The new law also contains language spelling out for the first time in Arizona that all laws -- not just about abortion -- must be interpreted to acknowledge that "an unborn child (has) at every stage of development, all rights, privileges and immunities available to other persons, citizens and residents of the state.'' But Sen. Nancy Barto, R-Phoenix, who sponsored the bill, insisted during debate on the measure that this does not confer legal "personhood'' on a fetus.

She pointed out that clause is subject to the U.S. Constitution and how that is interpreted by the U.S. Supreme Court. And, at least to date, the justices have declined to narrow the exceptions of Roe v. Wade and its successive cases which conclude that women have the constitutional right to terminate a pregnancy prior to the viability of a fetus outside the womb.
To get the necessary votes, however, Barto had to agree to certain changes.

The most significant came amid concerns by Rep. Regina Cobb, R-Kingman and Sen. Tyler Pace, R-Mesa, that women would be forced to carry and deliver a baby whose fetal defects were so severe that it would not have a realistic chance of survival outside the womb. So Cobb had the measure limited to preclude abortions when the defects were survivable, such as Down's syndrome.

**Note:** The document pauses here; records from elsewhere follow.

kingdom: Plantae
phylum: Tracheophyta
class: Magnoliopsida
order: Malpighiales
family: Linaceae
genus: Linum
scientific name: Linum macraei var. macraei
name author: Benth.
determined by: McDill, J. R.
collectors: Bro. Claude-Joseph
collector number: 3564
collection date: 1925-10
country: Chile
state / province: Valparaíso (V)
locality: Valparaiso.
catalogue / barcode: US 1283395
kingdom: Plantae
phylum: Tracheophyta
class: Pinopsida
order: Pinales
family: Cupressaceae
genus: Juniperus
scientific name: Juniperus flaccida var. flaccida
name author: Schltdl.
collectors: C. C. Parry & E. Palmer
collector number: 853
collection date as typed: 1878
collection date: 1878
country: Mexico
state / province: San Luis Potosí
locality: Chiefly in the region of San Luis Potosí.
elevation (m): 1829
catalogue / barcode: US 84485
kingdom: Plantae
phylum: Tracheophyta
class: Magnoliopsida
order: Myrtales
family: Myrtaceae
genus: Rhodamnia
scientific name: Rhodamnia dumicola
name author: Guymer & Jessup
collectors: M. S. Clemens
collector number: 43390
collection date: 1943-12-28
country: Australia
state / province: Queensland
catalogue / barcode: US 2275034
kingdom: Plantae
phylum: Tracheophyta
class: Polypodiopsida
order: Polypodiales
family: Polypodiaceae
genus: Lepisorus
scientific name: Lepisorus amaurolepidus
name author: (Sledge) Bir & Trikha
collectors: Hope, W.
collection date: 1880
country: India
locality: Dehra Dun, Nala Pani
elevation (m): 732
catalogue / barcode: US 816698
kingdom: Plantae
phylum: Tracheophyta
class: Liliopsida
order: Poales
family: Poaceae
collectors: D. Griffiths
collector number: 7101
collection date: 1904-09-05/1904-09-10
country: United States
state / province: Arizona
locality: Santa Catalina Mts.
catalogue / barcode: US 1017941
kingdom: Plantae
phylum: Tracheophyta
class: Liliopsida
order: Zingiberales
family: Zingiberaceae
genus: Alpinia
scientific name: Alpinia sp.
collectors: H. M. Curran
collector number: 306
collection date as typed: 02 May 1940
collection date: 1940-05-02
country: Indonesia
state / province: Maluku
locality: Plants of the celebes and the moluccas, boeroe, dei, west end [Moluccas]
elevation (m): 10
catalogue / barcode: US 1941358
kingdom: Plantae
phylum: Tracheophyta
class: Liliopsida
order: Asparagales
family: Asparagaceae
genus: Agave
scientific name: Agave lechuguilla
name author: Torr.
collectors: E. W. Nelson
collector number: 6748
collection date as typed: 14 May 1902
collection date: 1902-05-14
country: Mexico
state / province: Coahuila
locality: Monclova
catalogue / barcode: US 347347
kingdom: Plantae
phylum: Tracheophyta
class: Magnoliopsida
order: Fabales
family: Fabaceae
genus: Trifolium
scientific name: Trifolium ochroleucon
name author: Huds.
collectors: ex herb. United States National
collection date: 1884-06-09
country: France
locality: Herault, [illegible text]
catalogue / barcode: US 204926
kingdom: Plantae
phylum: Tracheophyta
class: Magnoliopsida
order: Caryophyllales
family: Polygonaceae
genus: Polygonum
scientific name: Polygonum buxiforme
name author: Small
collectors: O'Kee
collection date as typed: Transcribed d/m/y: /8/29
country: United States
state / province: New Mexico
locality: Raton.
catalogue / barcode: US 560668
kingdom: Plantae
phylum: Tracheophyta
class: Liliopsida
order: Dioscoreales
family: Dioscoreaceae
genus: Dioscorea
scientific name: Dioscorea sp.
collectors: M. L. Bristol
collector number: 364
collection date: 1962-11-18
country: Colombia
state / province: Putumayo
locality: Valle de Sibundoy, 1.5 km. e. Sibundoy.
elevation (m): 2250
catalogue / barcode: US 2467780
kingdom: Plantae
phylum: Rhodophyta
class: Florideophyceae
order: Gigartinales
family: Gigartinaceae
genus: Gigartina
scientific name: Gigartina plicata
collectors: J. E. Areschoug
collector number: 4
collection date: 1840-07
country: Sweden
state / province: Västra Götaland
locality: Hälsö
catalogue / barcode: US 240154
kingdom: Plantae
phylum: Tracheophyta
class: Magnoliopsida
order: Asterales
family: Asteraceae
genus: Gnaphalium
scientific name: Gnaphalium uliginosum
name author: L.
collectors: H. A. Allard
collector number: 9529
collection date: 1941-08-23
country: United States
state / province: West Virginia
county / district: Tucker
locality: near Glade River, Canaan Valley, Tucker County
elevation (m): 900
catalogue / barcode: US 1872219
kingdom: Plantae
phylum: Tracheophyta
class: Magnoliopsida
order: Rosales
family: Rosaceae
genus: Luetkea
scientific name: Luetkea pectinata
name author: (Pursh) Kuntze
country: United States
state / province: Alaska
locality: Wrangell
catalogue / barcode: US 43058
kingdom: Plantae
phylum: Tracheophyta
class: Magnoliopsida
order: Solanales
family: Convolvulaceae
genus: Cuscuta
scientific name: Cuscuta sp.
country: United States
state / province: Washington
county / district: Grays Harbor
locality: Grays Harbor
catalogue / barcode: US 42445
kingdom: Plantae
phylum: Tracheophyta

That language was further tweaked to specifically allow doctors to perform abortions without fear of prosecution in cases where there was a "lethal fetal condition,'' meaning that, with reasonably certainty, the child will die within three months after birth.
Pace also insisted on language that spelled out none of this applies in cases of in vitro fertilization where a doctor may implant multiple fertilized eggs but then do "selective reduction'' to give the greatest chance of survival to one that remains.

The measure contains other provisions which make it a Class 3 felony, with a presumptive term of 3 1/2 years in prison, to threaten, coerce or intimidate a woman to have an abortion in the case of a fetus with a genetic defect. The same penalty applies to anyone who solicits or accepts money to finance such an abortion.

This isn't Arizona's first foray into the legally gray area of telling women and their doctors that certain abortions are off limits.

A 2011 law also makes it a crime to terminate a pregnancy due to the race or gender of the fetus or the race of a parent. That came after then-Rep. Steve Montenegro, R-Litchfield Park, said the rates of abortions for black women were higher than that for other groups.

Montenegro also cited evidence, much of it from Asian countries, that women there were far more likely to abort a female child than a male.

But courts threw out challenges by the NAACP and the National Asian Pacific Women's Forum because they could not cite a single instance of a women being been denied an abortion for those reasons.

The law remains on the books. And Planned Parenthood Arizona says it will not perform an abortion if a women says that race or gender is the reason.
Other Republican legislators had proposed even stricter abortion restrictions.

Sen. Wendy Rogers, R-Flagstaff, got the Senate Appropriations Committee to approve a measure outlawing abortion at the point a fetal heartbeat could be heard, as early as five weeks into pregnancy.

But Senate President Karen Fann, R-Prescott, refused to let that come to the floor for a full vote.
Fann said there was consensus, even among supporters, that the measure would almost certainly have run up against all the Supreme Court precedents guaranteeing a right to abortion. And the Senate president also said there were not the votes for the proposal.

Rep. Walt Blackman, R-Snowflake, had an even more far-reaching measure to allow not just doctors but the women who have an abortion to be charged with homicide. House Speaker Rusty Bowers, R-Mesa, did not assign it to a committee for a hearing.